#### Work request
The expected response is the full listing, retyped exactly, without its images.

#### Entries shown
————————

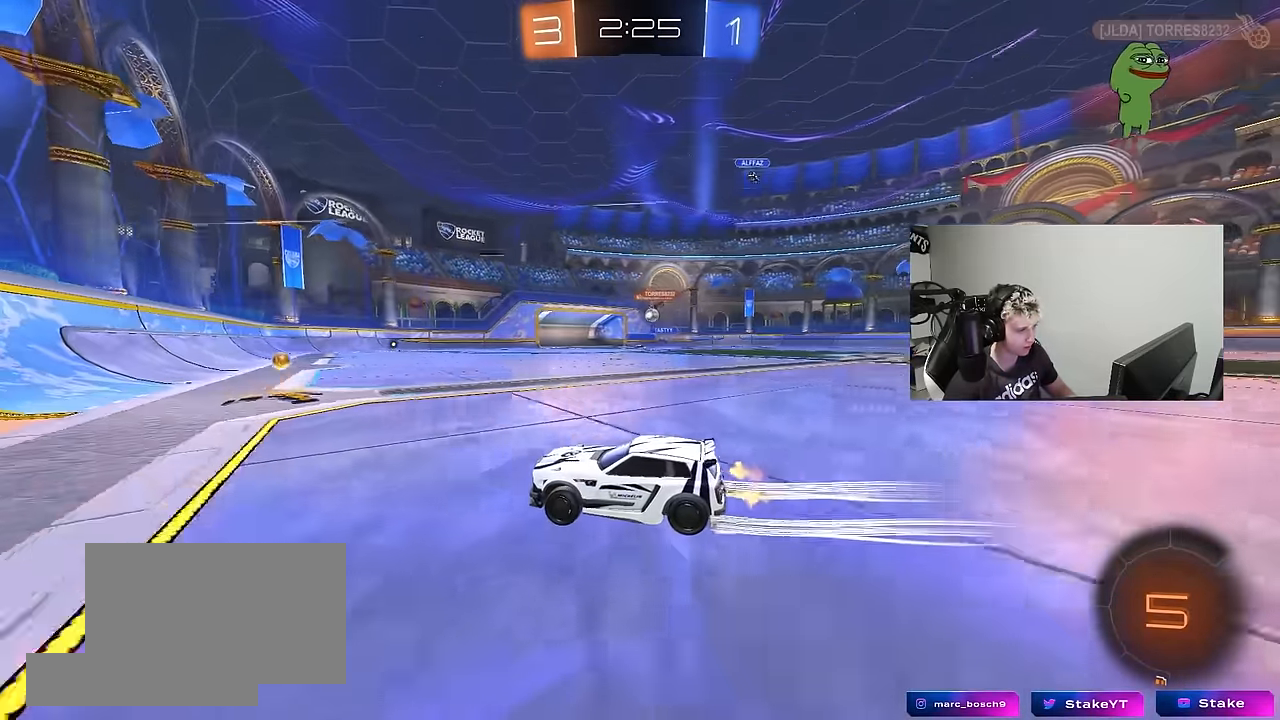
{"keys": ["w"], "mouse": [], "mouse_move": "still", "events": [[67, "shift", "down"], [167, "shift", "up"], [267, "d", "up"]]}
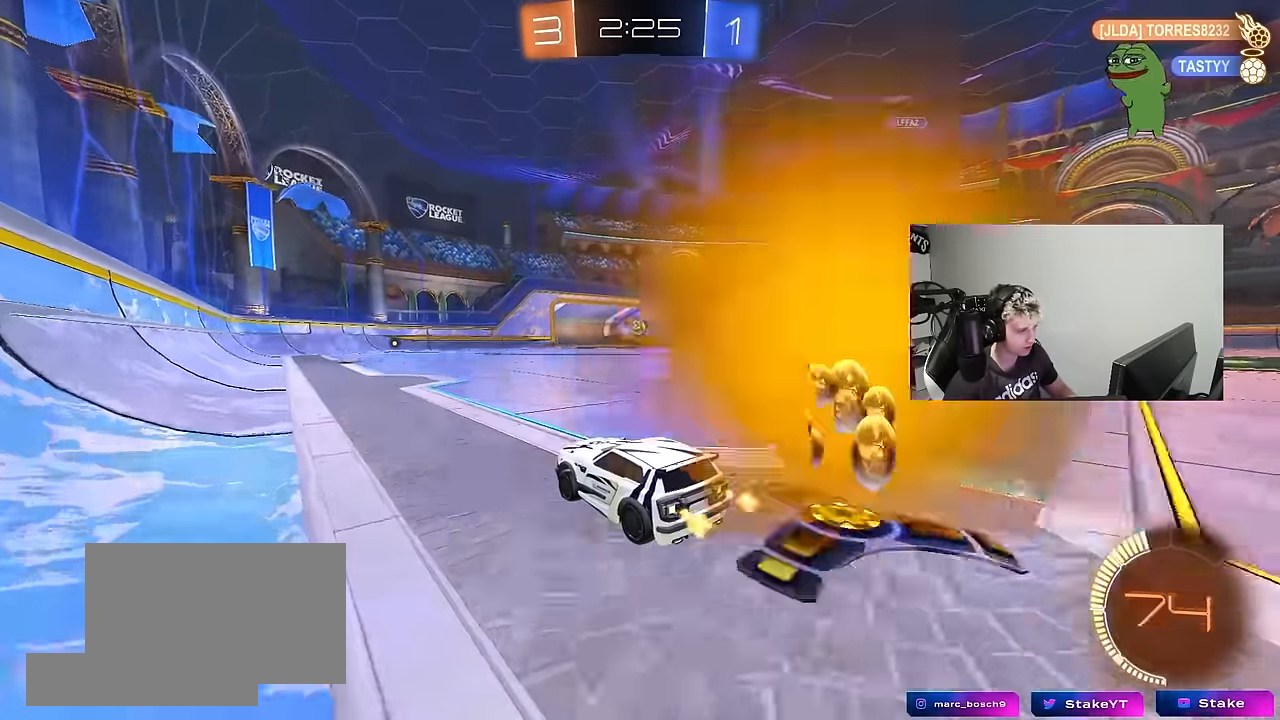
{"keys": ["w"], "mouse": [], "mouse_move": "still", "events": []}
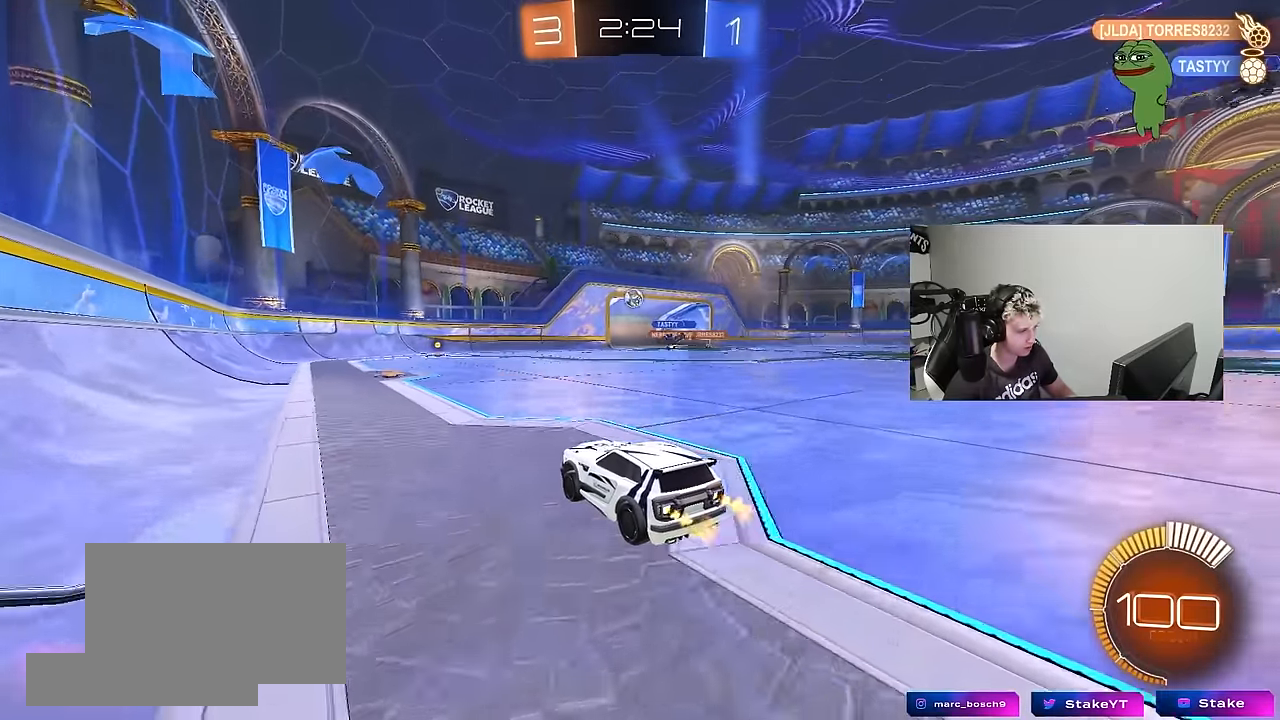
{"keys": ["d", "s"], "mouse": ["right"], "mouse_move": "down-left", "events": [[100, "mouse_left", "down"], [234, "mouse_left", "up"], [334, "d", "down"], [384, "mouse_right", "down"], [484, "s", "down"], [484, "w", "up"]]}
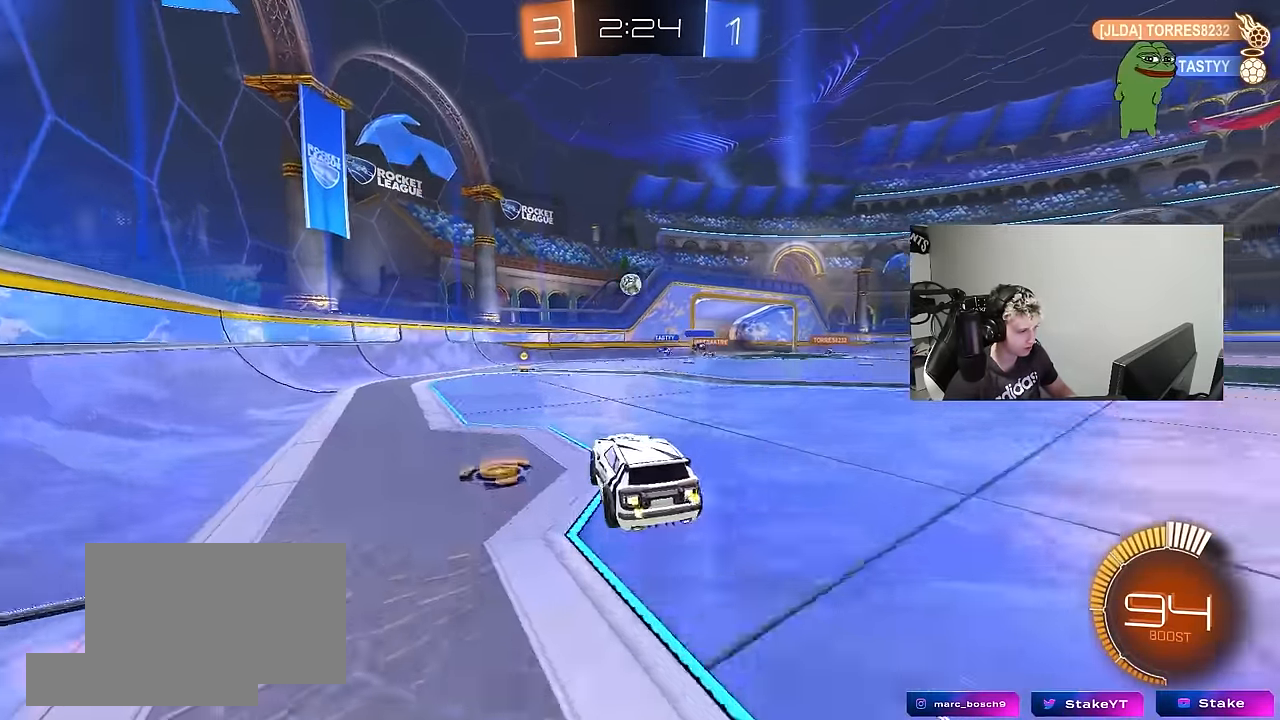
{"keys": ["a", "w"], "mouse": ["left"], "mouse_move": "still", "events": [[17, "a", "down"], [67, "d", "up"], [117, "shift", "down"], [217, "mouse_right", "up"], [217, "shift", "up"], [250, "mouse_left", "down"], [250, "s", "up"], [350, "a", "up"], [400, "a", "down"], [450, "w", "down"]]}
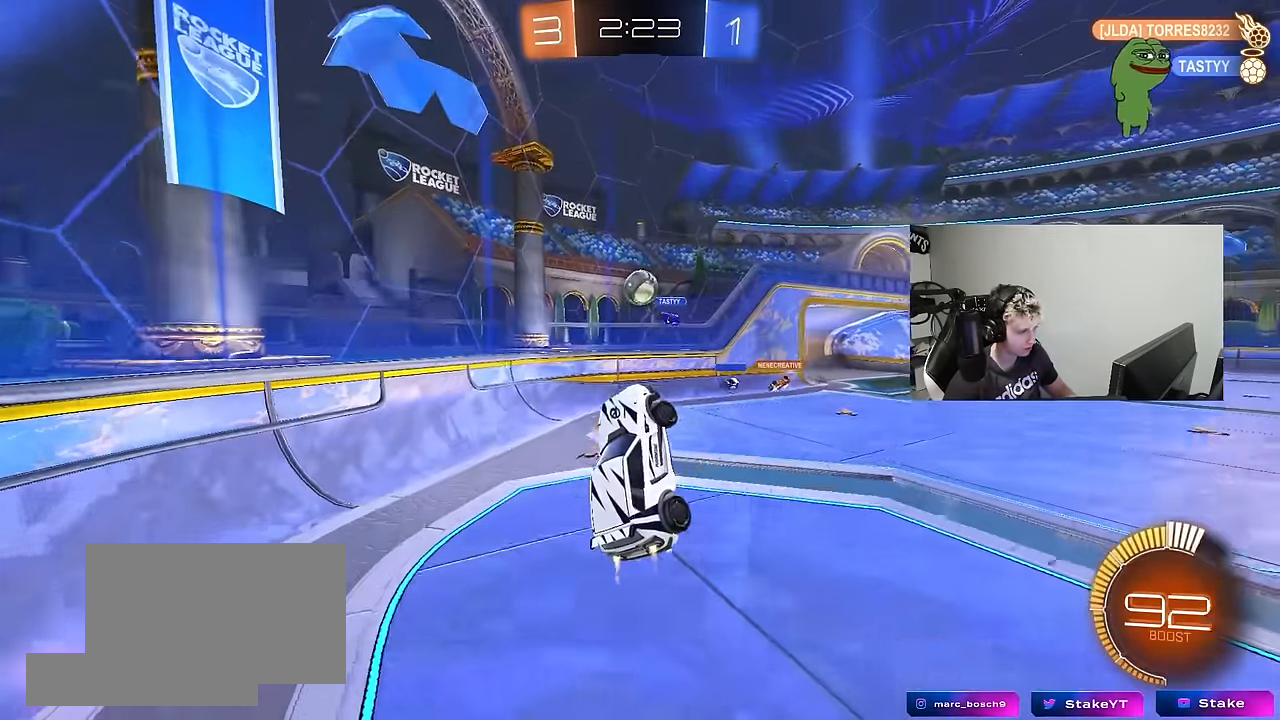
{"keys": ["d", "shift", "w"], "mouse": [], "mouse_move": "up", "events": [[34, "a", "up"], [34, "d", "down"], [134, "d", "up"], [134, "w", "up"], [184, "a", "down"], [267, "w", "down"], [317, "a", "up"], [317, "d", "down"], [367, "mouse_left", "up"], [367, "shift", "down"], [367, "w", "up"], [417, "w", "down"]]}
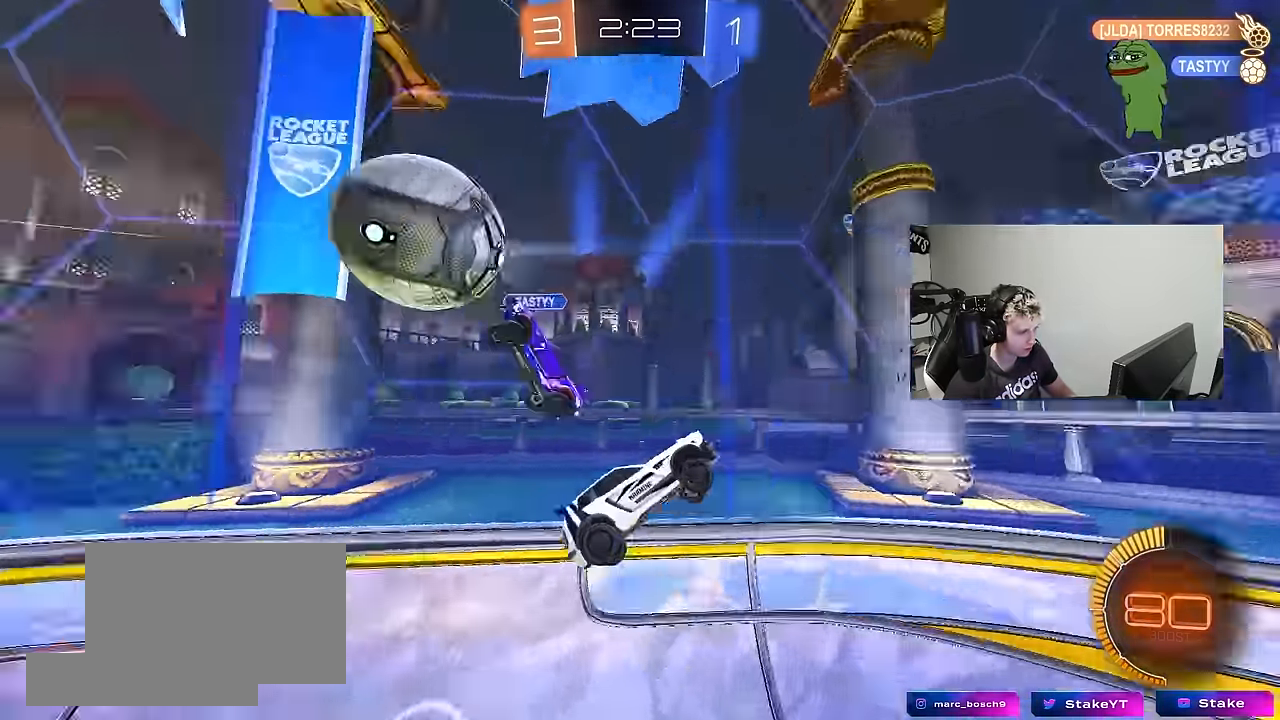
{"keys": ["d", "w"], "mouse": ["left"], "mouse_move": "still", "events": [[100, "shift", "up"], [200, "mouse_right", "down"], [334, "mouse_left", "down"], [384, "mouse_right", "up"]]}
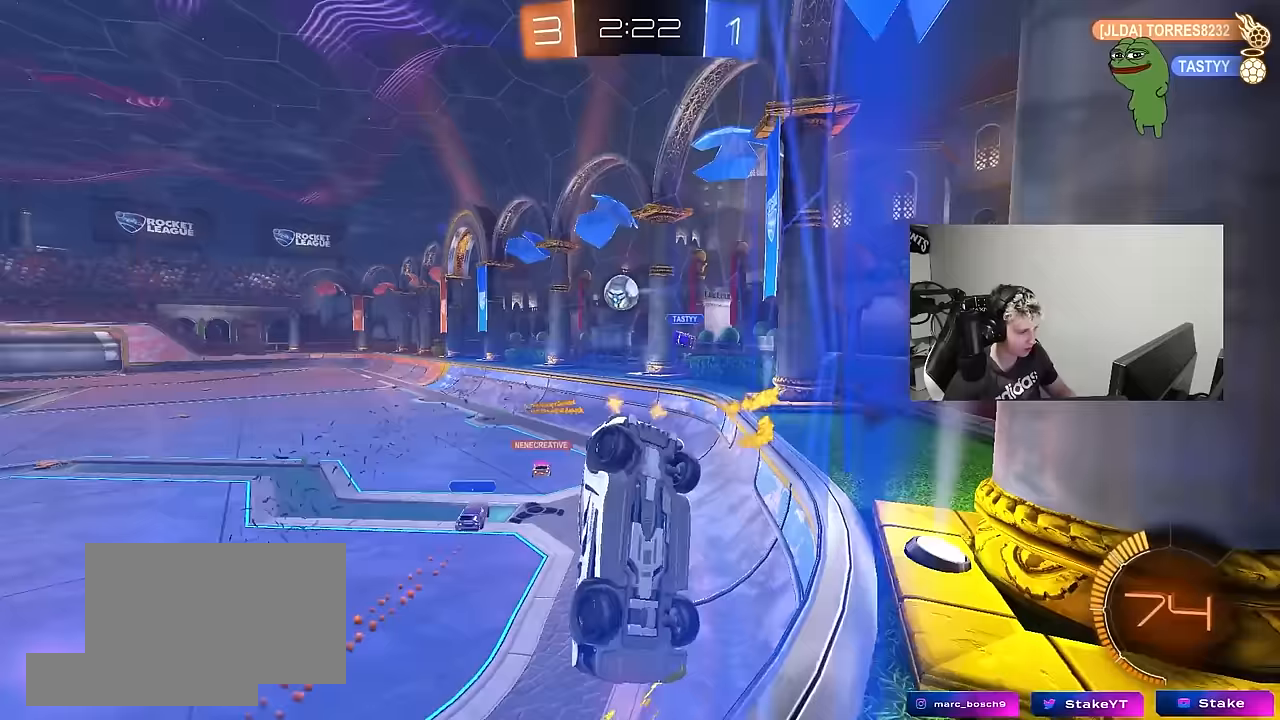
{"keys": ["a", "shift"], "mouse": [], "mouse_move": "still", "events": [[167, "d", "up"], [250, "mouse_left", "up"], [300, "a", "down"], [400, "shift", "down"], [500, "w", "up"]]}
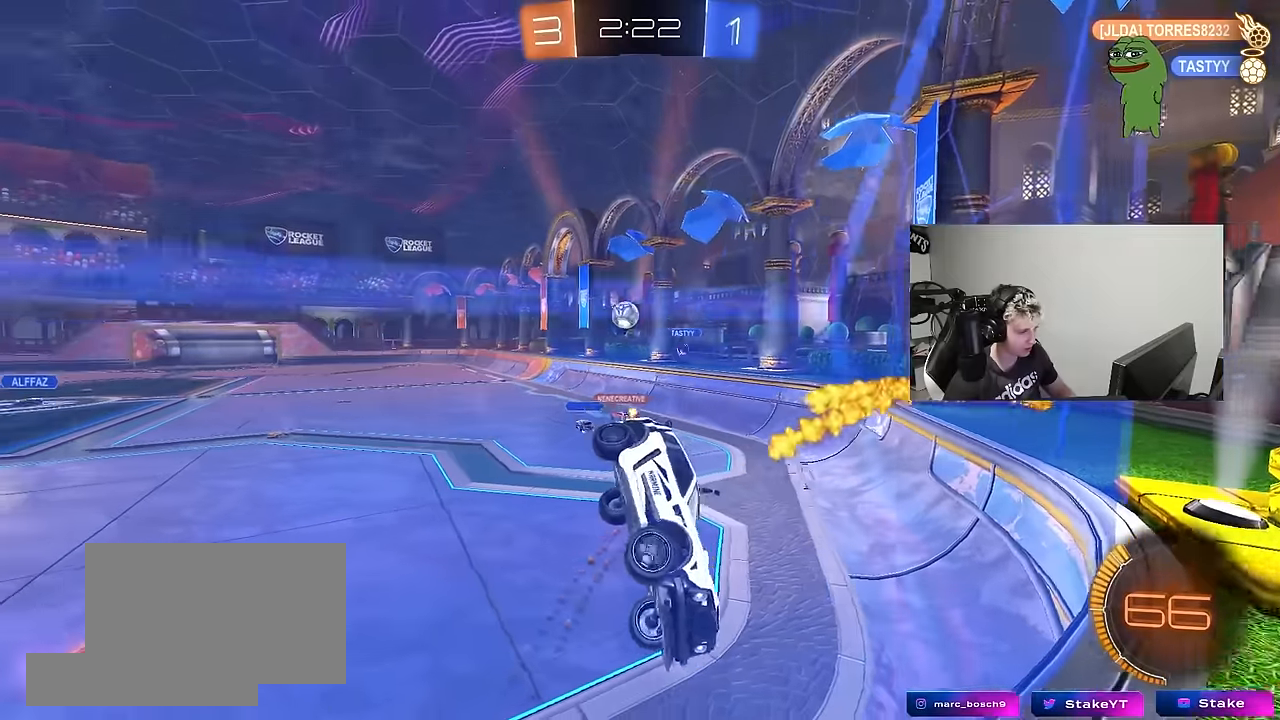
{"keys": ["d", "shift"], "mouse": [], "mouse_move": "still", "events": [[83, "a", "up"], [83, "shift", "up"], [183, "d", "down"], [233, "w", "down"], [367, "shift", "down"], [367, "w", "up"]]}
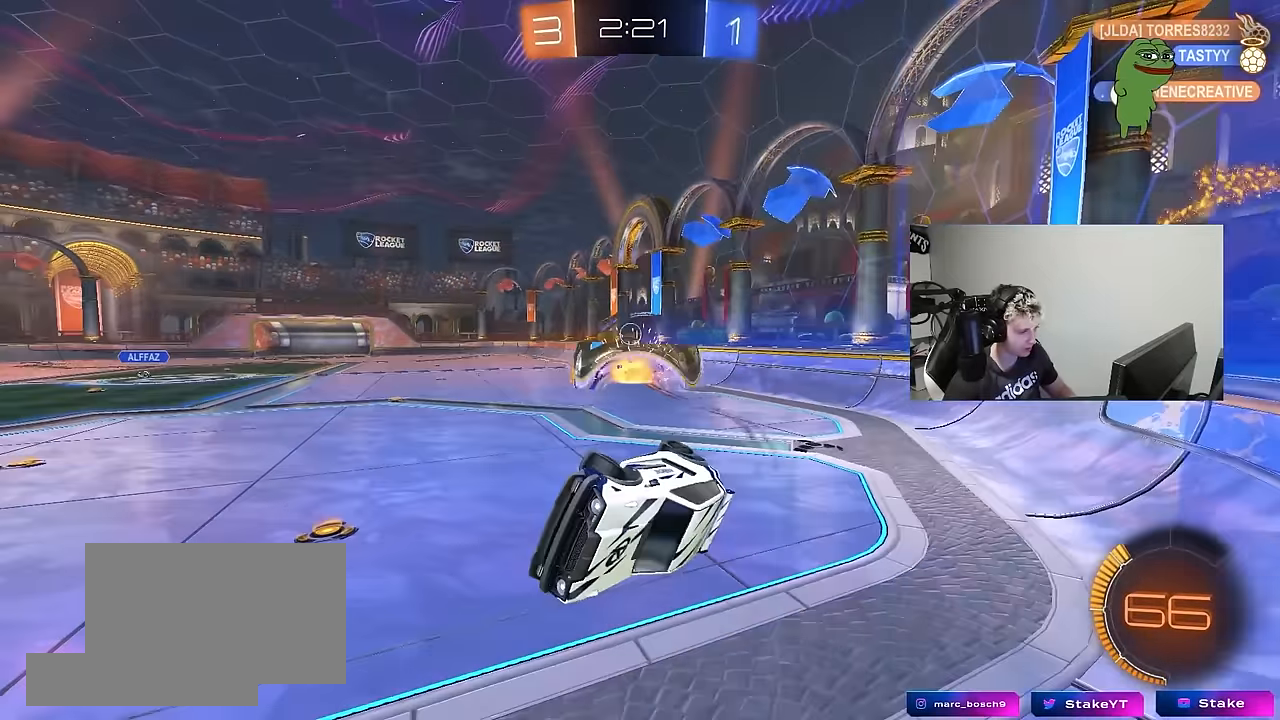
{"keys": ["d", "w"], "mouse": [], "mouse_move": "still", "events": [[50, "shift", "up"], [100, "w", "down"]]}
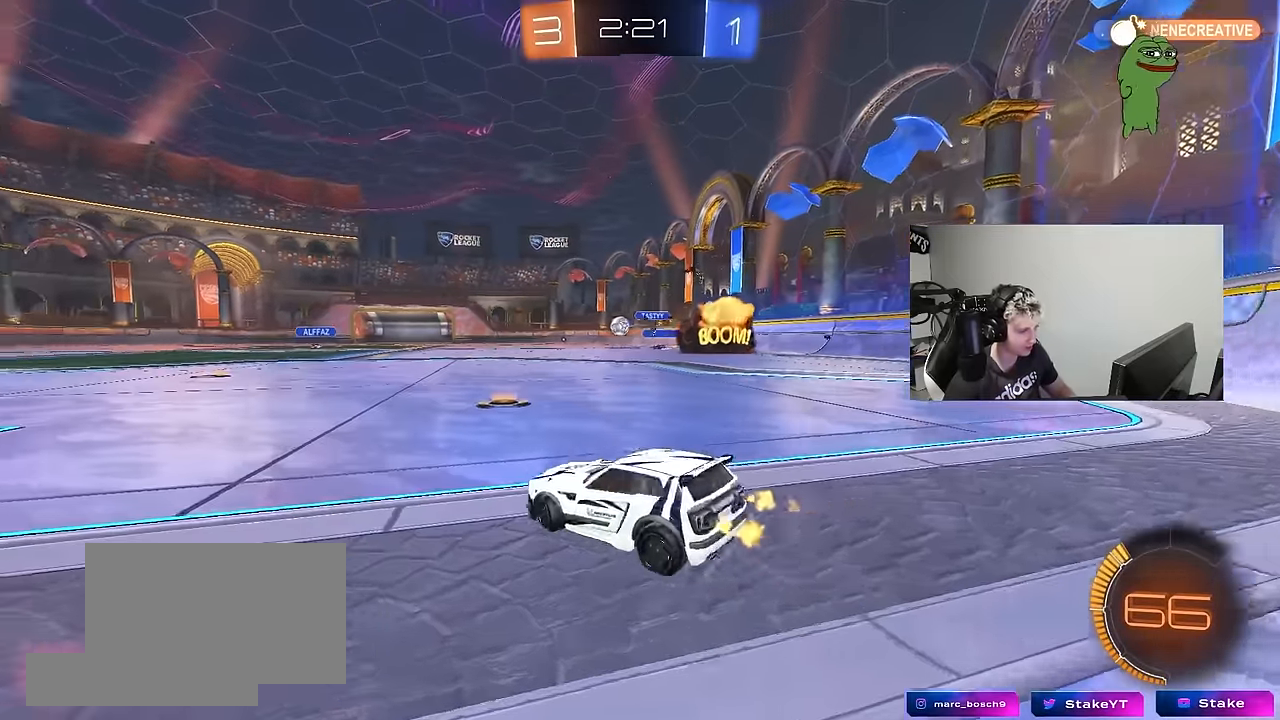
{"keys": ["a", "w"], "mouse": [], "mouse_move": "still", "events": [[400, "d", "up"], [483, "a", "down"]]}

————————

#### Reply
{"keys": ["w"], "mouse": [], "mouse_move": "still", "events": [[67, "shift", "down"], [167, "shift", "up"], [267, "d", "up"]]}
{"keys": ["w"], "mouse": [], "mouse_move": "still", "events": []}
{"keys": ["d", "s"], "mouse": ["right"], "mouse_move": "down-left", "events": [[100, "mouse_left", "down"], [234, "mouse_left", "up"], [334, "d", "down"], [384, "mouse_right", "down"], [484, "s", "down"], [484, "w", "up"]]}
{"keys": ["a", "w"], "mouse": ["left"], "mouse_move": "still", "events": [[17, "a", "down"], [67, "d", "up"], [117, "shift", "down"], [217, "mouse_right", "up"], [217, "shift", "up"], [250, "mouse_left", "down"], [250, "s", "up"], [350, "a", "up"], [400, "a", "down"], [450, "w", "down"]]}
{"keys": ["d", "shift", "w"], "mouse": [], "mouse_move": "up", "events": [[34, "a", "up"], [34, "d", "down"], [134, "d", "up"], [134, "w", "up"], [184, "a", "down"], [267, "w", "down"], [317, "a", "up"], [317, "d", "down"], [367, "mouse_left", "up"], [367, "shift", "down"], [367, "w", "up"], [417, "w", "down"]]}
{"keys": ["d", "w"], "mouse": ["left"], "mouse_move": "still", "events": [[100, "shift", "up"], [200, "mouse_right", "down"], [334, "mouse_left", "down"], [384, "mouse_right", "up"]]}
{"keys": ["a", "shift"], "mouse": [], "mouse_move": "still", "events": [[167, "d", "up"], [250, "mouse_left", "up"], [300, "a", "down"], [400, "shift", "down"], [500, "w", "up"]]}
{"keys": ["d", "shift"], "mouse": [], "mouse_move": "still", "events": [[83, "a", "up"], [83, "shift", "up"], [183, "d", "down"], [233, "w", "down"], [367, "shift", "down"], [367, "w", "up"]]}
{"keys": ["d", "w"], "mouse": [], "mouse_move": "still", "events": [[50, "shift", "up"], [100, "w", "down"]]}
{"keys": ["a", "w"], "mouse": [], "mouse_move": "still", "events": [[400, "d", "up"], [483, "a", "down"]]}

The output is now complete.